Cdk1 inhibition reproduces the loss of FlnB phenotypes.
(A) Following inhibition of Cdk1 activity, ATDC5 progenitors undergo a slower growth rate compared to untreated ATDC5 controls. Proliferation capacity is dramatically decreased at low concentrations of Cdk1 inhibitor (1 µM) and in the absence of any observed increase in cell death. (B) Flow cytometry following propridium iodide (PI) labeling shows a decrease in the number of ATDC5 cells in G2/M phase and an increase in the number of ATDC5 cells in G1/G0 phase in the Cdk1 inhibitor (1 µM) treated cells compared to control. (C) All the cell cycle markers, Cdk1(pY15), Cyclin B1, Cdc20 and Cdc25c, are downregulated following Cdk1 inhibitor treatment, with the exception of total Cdk1 protein levels. Quantification graph is shown to the right. As seen with loss of FlnB function, inhibition of Cdk1 activity (phosphorylation) leads to a decline in early progenitor markers Sox9 and Col2a1, and upregulation of hypertrophic markers Col10a1 and Runx2. Quantitative changes are shown graphically to the right. * = p<0.05, ** = p<0.01, *** = p<0.001.
Figure 7.
Loss of FlnB induces Cdk1 activity changes through β1 integrin-Pi3k/Akt pathway.

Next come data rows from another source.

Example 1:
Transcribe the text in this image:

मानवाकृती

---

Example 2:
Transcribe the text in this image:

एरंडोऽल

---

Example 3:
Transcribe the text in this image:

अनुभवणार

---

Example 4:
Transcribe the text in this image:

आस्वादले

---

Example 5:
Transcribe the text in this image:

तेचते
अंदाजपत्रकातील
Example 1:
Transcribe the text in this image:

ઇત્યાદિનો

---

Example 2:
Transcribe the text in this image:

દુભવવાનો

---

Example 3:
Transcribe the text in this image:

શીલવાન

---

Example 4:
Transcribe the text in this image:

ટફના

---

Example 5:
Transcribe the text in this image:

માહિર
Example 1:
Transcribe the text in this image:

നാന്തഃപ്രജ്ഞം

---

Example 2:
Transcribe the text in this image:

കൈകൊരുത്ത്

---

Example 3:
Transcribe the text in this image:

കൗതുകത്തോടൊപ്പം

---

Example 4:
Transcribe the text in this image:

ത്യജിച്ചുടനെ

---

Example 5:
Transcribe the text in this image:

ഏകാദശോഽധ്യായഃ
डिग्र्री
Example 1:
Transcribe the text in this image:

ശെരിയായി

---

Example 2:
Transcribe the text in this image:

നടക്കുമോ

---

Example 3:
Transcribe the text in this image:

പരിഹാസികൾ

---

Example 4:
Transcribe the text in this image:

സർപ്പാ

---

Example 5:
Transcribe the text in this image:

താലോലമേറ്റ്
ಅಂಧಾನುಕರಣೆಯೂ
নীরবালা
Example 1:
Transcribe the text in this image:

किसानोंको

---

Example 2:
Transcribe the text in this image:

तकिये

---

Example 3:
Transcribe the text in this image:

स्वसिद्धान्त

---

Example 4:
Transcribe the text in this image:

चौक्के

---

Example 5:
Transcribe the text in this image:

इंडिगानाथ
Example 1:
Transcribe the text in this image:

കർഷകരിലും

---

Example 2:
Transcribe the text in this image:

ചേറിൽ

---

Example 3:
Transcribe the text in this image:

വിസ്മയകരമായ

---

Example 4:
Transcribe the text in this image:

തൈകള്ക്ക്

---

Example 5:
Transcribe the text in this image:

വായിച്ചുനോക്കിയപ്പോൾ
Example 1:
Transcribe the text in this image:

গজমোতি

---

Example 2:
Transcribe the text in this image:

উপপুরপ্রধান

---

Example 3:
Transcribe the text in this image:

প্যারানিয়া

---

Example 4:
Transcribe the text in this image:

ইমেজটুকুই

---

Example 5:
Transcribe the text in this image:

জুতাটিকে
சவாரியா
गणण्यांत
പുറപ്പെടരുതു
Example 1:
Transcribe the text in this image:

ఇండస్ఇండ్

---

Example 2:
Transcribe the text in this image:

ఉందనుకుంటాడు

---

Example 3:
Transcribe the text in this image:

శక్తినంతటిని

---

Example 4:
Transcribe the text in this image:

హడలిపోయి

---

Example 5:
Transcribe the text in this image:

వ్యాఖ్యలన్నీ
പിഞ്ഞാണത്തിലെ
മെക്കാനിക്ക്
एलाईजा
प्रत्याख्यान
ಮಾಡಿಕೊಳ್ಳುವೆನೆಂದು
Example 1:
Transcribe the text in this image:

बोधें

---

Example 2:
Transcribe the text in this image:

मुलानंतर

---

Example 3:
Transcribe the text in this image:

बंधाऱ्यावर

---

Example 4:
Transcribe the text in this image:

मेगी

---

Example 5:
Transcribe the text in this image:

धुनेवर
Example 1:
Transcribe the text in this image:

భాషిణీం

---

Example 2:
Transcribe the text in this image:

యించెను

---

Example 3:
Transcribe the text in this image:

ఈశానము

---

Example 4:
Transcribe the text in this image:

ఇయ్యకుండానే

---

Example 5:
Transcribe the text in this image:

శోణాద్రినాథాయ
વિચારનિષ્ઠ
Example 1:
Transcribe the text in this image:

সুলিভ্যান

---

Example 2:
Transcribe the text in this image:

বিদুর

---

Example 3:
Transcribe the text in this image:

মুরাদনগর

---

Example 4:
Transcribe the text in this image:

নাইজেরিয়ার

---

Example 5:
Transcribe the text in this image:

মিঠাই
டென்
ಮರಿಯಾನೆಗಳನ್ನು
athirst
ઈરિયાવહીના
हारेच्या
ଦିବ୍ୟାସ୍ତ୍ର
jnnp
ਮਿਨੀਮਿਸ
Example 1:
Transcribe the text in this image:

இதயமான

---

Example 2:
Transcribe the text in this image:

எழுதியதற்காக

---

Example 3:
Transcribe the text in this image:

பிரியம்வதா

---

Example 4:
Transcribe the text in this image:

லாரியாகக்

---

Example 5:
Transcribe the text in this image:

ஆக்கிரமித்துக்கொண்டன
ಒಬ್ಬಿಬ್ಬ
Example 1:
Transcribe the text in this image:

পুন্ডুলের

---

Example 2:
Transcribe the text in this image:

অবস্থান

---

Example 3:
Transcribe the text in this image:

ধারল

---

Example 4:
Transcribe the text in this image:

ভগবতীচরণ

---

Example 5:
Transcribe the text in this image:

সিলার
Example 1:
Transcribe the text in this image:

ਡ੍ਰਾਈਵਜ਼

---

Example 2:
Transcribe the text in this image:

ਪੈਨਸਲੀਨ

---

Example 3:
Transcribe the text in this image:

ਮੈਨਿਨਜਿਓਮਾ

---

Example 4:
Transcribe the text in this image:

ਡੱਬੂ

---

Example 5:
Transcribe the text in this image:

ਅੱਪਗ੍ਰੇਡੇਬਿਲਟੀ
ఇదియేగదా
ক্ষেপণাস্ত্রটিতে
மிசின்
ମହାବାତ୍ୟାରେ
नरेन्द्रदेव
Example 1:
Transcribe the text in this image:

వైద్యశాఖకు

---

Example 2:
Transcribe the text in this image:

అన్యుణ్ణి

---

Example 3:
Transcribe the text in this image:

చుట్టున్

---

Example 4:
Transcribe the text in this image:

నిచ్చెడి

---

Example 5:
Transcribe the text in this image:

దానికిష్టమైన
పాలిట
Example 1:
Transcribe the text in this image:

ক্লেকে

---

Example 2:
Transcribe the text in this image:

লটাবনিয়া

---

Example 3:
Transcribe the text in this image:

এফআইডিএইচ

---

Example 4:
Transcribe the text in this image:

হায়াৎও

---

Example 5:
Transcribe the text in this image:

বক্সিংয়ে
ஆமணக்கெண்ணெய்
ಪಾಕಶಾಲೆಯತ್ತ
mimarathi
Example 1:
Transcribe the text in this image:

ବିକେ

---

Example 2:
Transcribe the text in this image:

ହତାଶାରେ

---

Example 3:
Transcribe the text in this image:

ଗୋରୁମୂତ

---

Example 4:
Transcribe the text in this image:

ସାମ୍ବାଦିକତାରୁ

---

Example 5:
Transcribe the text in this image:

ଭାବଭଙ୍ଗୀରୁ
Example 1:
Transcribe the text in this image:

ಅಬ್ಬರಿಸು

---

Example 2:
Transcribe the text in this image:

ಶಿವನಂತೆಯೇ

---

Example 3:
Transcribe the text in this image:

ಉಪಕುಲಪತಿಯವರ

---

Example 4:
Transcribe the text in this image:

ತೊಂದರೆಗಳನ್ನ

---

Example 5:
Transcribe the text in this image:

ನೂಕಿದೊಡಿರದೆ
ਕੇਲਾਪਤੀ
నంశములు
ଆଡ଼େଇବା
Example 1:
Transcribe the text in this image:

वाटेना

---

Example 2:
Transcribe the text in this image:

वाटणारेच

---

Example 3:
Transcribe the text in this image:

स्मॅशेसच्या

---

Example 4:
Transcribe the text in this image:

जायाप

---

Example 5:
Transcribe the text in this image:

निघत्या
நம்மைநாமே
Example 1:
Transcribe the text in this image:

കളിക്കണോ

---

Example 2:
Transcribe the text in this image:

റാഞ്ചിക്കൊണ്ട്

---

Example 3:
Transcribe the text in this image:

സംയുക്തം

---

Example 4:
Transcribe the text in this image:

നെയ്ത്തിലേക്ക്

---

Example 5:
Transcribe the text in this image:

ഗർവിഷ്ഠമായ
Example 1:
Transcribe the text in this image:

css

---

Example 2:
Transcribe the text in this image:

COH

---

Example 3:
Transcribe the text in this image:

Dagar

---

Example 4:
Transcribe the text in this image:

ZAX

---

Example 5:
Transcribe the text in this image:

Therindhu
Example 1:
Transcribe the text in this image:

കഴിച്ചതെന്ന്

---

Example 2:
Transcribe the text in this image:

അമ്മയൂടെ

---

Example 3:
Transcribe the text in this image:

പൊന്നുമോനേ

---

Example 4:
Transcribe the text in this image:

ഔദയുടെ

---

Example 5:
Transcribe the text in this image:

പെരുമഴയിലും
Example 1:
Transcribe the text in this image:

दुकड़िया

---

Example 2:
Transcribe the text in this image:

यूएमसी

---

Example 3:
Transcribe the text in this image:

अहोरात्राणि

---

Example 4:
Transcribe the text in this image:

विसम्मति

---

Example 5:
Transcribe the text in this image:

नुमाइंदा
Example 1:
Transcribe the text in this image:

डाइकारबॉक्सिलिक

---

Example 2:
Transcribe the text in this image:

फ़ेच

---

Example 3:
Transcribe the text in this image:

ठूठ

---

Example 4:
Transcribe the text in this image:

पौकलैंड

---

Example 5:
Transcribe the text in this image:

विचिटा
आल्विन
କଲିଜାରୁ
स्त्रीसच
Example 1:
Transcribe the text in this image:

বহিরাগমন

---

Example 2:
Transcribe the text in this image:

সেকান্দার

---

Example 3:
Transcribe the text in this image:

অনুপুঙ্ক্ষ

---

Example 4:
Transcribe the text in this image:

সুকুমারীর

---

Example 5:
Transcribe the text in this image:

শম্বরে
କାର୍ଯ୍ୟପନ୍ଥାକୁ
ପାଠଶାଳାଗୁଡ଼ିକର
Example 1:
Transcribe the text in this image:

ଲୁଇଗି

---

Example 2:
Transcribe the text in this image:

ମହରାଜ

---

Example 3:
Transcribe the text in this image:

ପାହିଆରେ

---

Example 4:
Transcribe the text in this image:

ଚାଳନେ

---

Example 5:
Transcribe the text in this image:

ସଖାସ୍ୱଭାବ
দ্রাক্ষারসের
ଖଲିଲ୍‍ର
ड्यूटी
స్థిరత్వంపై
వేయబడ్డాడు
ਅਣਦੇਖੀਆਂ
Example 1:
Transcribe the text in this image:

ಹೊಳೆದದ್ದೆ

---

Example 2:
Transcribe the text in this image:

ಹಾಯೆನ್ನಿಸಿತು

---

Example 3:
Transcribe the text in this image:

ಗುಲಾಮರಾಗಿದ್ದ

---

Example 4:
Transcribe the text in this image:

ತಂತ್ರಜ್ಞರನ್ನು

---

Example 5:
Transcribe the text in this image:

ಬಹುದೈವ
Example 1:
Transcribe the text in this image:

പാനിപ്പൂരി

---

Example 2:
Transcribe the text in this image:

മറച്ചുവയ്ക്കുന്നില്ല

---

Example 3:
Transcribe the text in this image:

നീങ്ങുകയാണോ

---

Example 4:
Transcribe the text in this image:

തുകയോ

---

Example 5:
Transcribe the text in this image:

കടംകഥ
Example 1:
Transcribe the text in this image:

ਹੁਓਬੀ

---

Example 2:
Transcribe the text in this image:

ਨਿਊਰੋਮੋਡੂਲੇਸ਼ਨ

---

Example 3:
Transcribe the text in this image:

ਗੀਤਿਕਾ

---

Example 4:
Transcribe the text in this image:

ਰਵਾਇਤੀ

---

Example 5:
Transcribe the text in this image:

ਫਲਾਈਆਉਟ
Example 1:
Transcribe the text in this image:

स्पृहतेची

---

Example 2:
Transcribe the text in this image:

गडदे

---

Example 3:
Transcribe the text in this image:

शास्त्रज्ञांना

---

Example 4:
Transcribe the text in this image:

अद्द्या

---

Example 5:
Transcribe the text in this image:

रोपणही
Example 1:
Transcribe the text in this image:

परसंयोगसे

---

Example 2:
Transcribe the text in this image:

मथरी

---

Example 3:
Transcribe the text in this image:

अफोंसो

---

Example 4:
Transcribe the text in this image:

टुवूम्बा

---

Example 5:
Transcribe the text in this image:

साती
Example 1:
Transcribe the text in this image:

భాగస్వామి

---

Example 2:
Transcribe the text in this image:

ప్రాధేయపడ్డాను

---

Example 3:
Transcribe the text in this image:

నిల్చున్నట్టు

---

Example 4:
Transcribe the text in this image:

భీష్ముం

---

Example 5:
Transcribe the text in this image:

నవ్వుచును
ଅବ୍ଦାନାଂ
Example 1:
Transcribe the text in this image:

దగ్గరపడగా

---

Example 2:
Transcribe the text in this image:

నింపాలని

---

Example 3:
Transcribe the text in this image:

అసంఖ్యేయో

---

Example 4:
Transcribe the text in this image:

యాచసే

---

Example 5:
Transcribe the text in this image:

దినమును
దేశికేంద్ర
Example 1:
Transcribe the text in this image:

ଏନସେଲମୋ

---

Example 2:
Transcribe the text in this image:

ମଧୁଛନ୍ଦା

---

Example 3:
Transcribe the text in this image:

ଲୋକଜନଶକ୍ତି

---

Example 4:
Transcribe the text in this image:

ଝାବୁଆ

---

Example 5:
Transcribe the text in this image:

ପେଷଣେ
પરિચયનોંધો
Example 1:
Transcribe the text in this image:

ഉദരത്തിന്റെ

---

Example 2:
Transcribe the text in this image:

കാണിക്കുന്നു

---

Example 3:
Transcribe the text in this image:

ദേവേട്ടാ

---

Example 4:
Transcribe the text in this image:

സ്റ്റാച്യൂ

(A, B) Immunostaining of total and phospho-β1 integrin (pS785)(postnatal day 1 radius). Phospho-β1 integrin (pS785) levels are down-regulated in FlnB knockout chondrocytes (arrows) (B). (C, E) Western blotting results show that Pi3k(p85 subunit) and phospho-Akt(pS473), as well as phospho-Cdk1(pY15) are down-regulated in FlnB knockdown (Bsh) ATDC5 cells. Total Akt levels are not changed. Total β1 integrin levels are up-regulated but phospho-β1 integrsin (pS785) are down-regulated. Results are quantified in (E). (D, F) β1 integrin activation (Itgb1) in ATDC5 cells regulates Pi3k/Akt and Cdk1 activation. Pretreatment of ATCD5 cells with fibronectin and laminin I but not collagen (col) induces up-regulation of total β1 integrin levels but down-regulation of phospho-β1 integrin (pS785) levels. Pi3k, pAkt and Cdk1(pY15) levels are down-regulated by fibronectin and laminin I. Total Akt levels are not changed. ATDC5 cells are incubated in the presence of extracellular matrix molecules: fibronectin, laminin, and collagen, which serve as ligands for the β1 integrin receptor, and activation of the downstream pathways are assessed by Western blot analyses. Con = control, Col = collagen, Fib = fibronectin, and Lam = laminin. (G) Pretreatment of ATDC5 cells with Akt inhibitor VIII decreases Akt(pS473), Cdk1(pY15) and Sox9 levels, but increases protein levels of hypertrophic markers such as Runx2 and Col0a1. * = p<0.05, ** = p<0.01, *** = p<0.001; ## = p<0.01, ### = p<0.001. Star sign (*) represents comparison with control groups. (#) represents comparison between FlnA knockdown groups and FlnB knockdown groups. Scale bars = 200 µm, in A and B.